> _Text shown_:
Hormel Foods Corp. wants to improve its position as a food marketer and reduce the effects volatile hog markets have on it, executives said Thursday as they provided the first explanation for selling its giant Nebraska hog slaughterhouse.

The discussion came as Austin, Minn.-based Hormel reported sales growth that matched analysts' expectations for its latest financial period but lowered their short-term outlook due to tariffs imposed by China on U.S. pork exports.

Those tariffs, high freight costs and low hog prices cut into Hormel's operating profit during the May-to-July period, the third quarter of its fiscal year. A 15 percent jump in net profit came entirely because of the federal tax cut on businesses.

Hormel's shares fell 3 percent on the news.

Jim Snee, the company's chief executive, told analysts and investors that executives believe the company can get pretax profit growing in the next fiscal year, which begins in November.

"There's certainly some headwinds out there and unknowns in terms of the tariffs and we're going to battle through that," Snee said. "But, yeah, we do think we can grow pretax earnings in 2019."

Hormel disclosed it will receive $30 million in cash for the sale of its large Fremont, Neb., plant. The sale, announced last week, to farmers in Minnesota, South Dakota and surrounding states, is organized as WholeStone Farms. The deal came after Hormel conducted a multiyear review of its hog-slaughtering business, which the company was built on more than 120 years ago.

By selling the plant now, Hormel is avoiding a costly renovation needed to keep the facility competitive and lowering its exposure to swings in commodities prices. "Our stated goal is to not sell any commodity meat at all," Jim Sheehan, Hormel's chief financial officer, said.

> _Complete the following_:
A: In the Hormel article, how much cash will Hormel receive for selling its Fremont, Neb., plant?
B: Condense the paragraph of the Hormel article that starts "Hormel disclosed it will receive" into a short bulleted list that keeps its main facts.

> _Exercise data_:

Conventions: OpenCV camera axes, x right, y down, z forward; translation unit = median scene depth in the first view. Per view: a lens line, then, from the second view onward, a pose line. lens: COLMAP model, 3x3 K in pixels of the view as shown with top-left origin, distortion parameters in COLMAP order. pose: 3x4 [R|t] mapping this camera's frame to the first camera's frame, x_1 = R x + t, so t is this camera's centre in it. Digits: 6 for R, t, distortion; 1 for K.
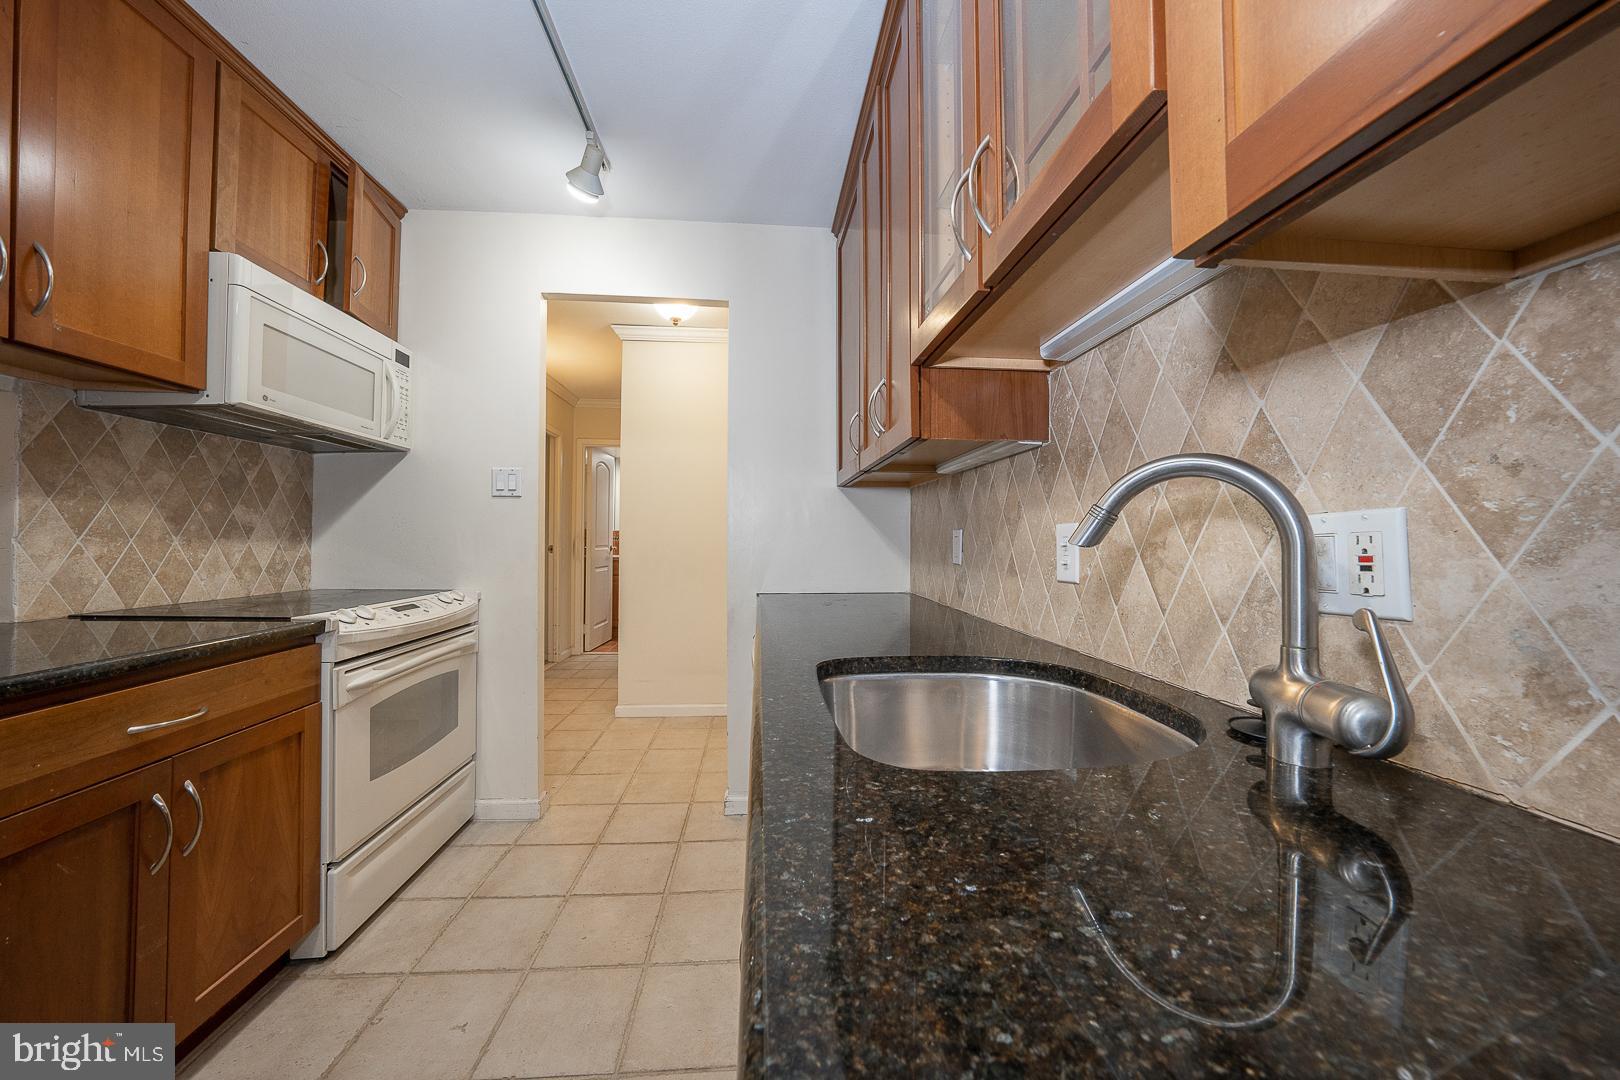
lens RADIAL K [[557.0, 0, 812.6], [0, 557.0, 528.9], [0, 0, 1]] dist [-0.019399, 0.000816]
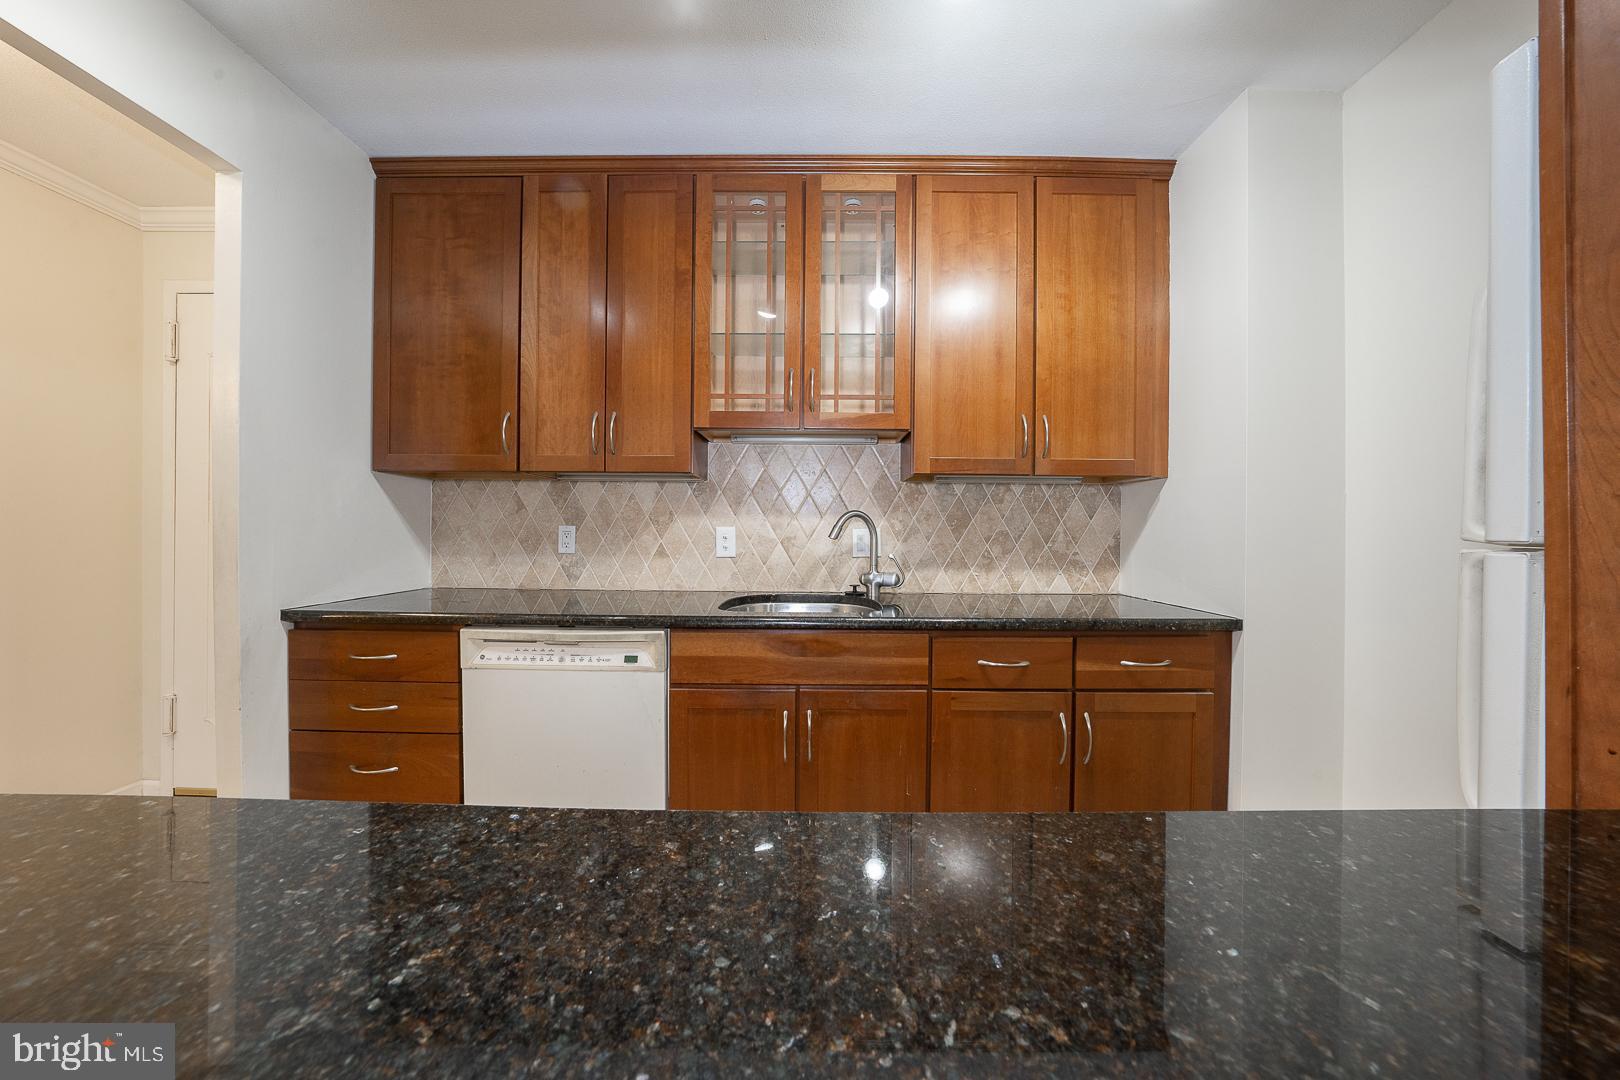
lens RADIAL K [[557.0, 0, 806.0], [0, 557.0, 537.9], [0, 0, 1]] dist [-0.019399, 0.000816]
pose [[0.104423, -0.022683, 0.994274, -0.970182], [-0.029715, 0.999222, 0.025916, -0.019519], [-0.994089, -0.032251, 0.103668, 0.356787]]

> _Results of the exercise_:
A: $30 million.

B:
- Hormel will receive $30 million in cash for its large Fremont, Neb., plant.
- The buyers, announced last week, are farmers in Minnesota, South Dakota and surrounding states, organized as WholeStone Farms.
- The deal followed a multiyear review of Hormel's hog-slaughtering business, which the company was built on more than 120 years ago.